#### TO-DO ITEM
Answer these questions using the wealth tax debate text below.
1. Which two assessable persons are the amendments concerned with?
2. At what rate would wealth tax be paid on one occasion only from 5th April, 1975?
3. For what reasons were the majority of these entities set up?

#### TEXT PROVIDED
###
As I said, I am not prepared to accept these amendments. They are concerned with two assessable persons —the discretionary trust (section 5) and the private non-trading company (section 6) which are taxable as entities. The purpose of the amendments is to exclude from the charge to tax on the 5th April last discretionary trusts and private non-trading companies which are wound up before the 5th April next year. The amendments are not acceptable for the following reasons: The matter is academic for those persons who are interested in such entities and whose wealth exceeds £100,000—the property would be liable at 1 per cent whether or not it was comprised in the entity.
Mr. T.J. Fitzpatrick: (Cavan): The amendments therefore affect only those cases where the individuals interested in these entities would not themselves be liable to tax. In such cases not all persons will be willing or in a position, for a variety of reasons, to wind up the trusts or companies. Those persons would be discriminated against by the amendments. Those persons for whom the amendments cater would suffer no great hardship by having to pay wealth tax on one occasion only at 1 per cent from 5th April, 1975.
 The majority of these entities were set up for fiscal reasons. Their promoters could hardly have expected that tax laws would remain immutable and that, where any change arose that might affect them, they should be given time to reassess the position. If that argument were conceded similar provisions would have to be included in many Finance Acts.
Mr. Colley: I want to suggest to the Minister that this is different in kind from closing a gap in a Finance Act. This is a major change and it is not just contained in this Bill but in the other Bills. From the point of view of the people who are involved in this, you have to look at the effect of the whole lot of the legislation. While I have no innate sympathy for persons who so arrange their affairs through discretionary trusts or private non-trading companies that they would avoid liability for death duties, nevertheless, such persons have rights. If they have acted in accordance with the law they should not be treated as criminals.
###
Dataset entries
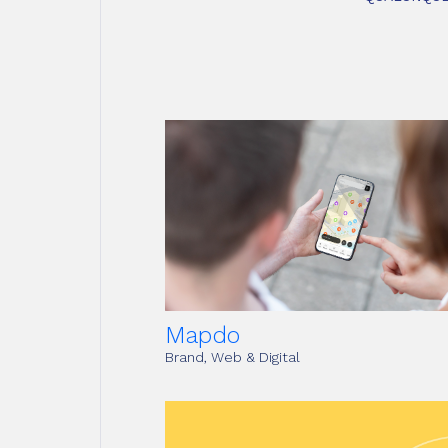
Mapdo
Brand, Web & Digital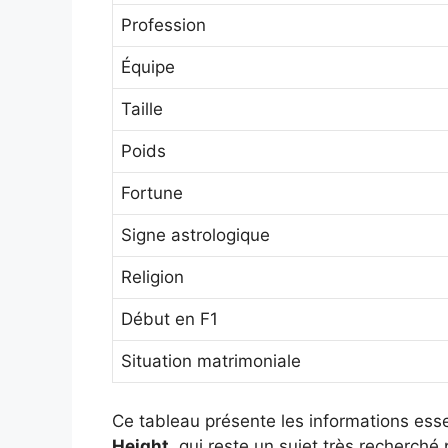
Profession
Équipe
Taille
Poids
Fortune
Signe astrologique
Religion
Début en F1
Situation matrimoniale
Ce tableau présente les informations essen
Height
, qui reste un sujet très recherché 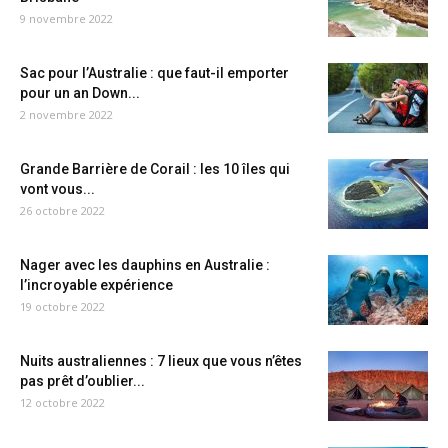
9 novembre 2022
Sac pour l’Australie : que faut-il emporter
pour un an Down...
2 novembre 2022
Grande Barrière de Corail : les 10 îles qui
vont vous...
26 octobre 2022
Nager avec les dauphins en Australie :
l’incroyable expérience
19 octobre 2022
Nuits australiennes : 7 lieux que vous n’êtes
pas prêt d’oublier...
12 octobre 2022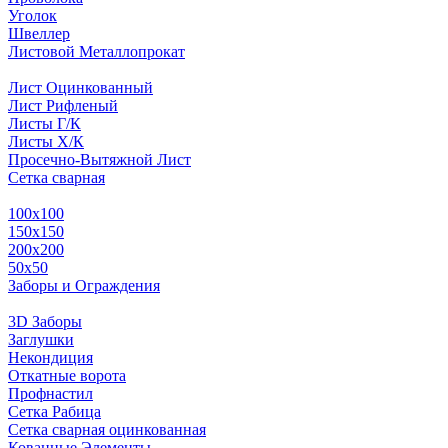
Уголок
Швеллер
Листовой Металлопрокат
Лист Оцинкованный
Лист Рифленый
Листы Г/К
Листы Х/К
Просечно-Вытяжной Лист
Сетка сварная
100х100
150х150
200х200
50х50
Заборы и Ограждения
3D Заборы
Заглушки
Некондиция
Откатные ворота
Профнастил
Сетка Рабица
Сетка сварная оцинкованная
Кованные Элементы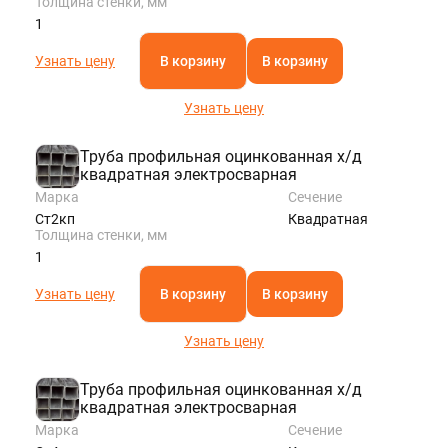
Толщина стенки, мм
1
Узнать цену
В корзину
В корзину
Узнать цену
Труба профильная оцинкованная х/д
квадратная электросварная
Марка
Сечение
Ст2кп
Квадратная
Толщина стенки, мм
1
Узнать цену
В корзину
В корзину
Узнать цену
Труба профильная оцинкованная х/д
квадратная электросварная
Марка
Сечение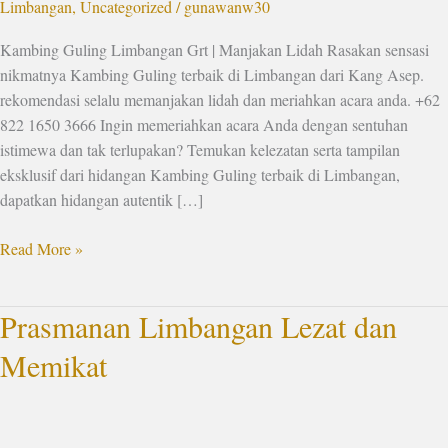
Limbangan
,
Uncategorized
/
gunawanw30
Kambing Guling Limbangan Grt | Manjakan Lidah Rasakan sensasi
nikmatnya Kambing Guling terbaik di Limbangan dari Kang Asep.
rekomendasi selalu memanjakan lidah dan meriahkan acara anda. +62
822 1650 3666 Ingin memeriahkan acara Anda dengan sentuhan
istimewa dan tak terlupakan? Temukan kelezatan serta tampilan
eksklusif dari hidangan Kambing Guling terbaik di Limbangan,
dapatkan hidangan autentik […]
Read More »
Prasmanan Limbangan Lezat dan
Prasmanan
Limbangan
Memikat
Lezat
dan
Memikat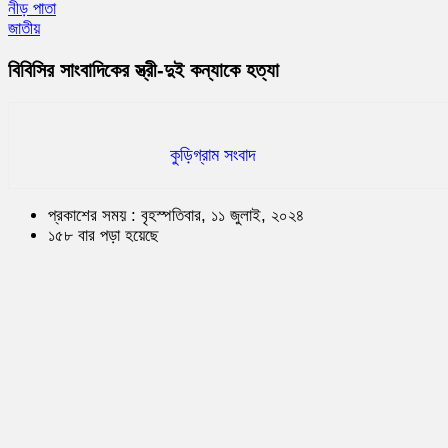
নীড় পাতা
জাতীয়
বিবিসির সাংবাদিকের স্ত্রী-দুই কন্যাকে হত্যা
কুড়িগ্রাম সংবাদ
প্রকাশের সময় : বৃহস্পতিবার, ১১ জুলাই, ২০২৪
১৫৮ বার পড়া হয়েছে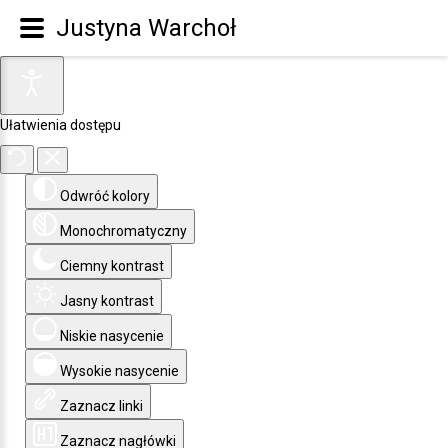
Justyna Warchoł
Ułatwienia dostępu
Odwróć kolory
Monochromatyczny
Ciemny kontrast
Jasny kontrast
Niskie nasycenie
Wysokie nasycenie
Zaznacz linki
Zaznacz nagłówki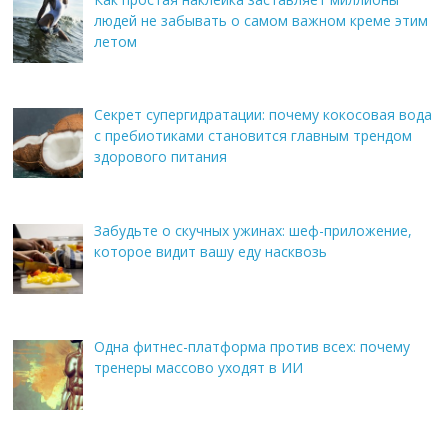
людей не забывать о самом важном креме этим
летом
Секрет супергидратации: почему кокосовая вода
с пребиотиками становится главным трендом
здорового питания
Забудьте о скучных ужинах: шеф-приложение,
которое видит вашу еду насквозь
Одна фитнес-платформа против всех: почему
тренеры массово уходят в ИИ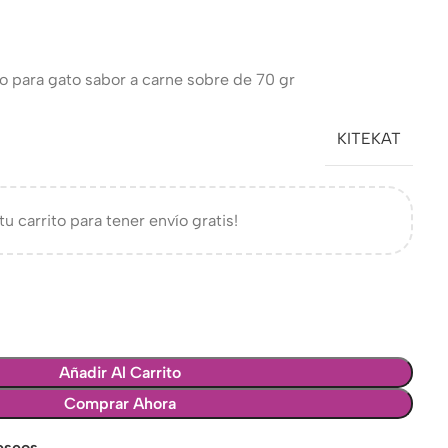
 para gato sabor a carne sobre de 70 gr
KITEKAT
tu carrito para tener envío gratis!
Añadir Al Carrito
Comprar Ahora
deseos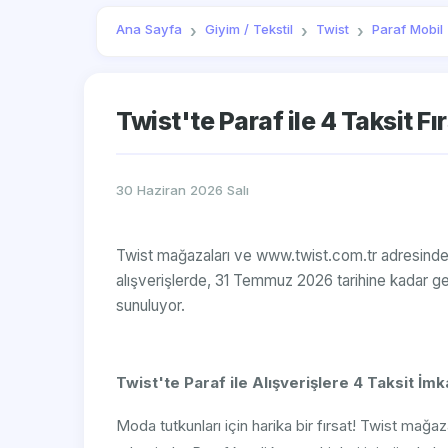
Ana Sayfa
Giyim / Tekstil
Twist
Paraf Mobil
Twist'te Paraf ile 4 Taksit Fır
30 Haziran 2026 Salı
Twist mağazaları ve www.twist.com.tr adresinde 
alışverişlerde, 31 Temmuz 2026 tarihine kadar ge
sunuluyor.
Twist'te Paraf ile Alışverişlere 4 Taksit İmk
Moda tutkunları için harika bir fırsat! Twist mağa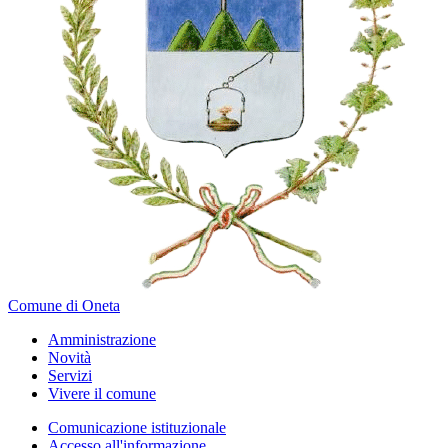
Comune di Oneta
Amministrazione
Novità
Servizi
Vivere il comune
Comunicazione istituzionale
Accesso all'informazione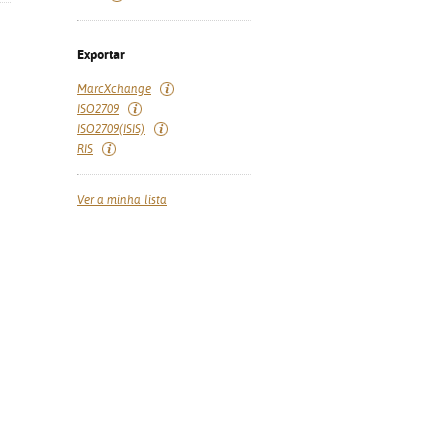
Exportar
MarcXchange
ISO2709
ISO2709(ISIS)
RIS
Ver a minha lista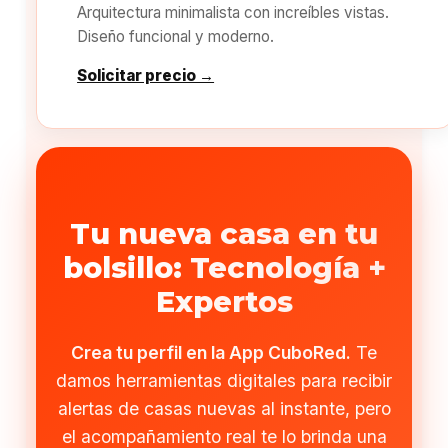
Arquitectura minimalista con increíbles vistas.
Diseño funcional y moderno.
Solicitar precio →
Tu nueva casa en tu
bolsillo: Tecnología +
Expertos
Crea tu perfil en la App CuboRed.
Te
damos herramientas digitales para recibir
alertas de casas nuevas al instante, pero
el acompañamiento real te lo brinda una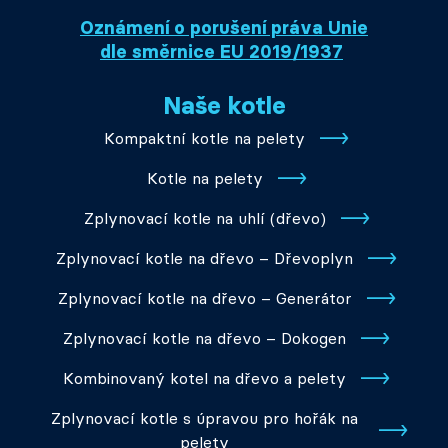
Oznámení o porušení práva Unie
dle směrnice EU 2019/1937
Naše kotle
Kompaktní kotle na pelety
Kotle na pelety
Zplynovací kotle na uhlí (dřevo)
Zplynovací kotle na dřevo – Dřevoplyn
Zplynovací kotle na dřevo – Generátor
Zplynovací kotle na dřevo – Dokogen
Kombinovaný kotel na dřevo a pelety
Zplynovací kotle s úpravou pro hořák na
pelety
###
#### WRITTEN RESPONSE
1. The discretionary trust and the private non-trading company
2. 1 per cent
3. Fiscal reasons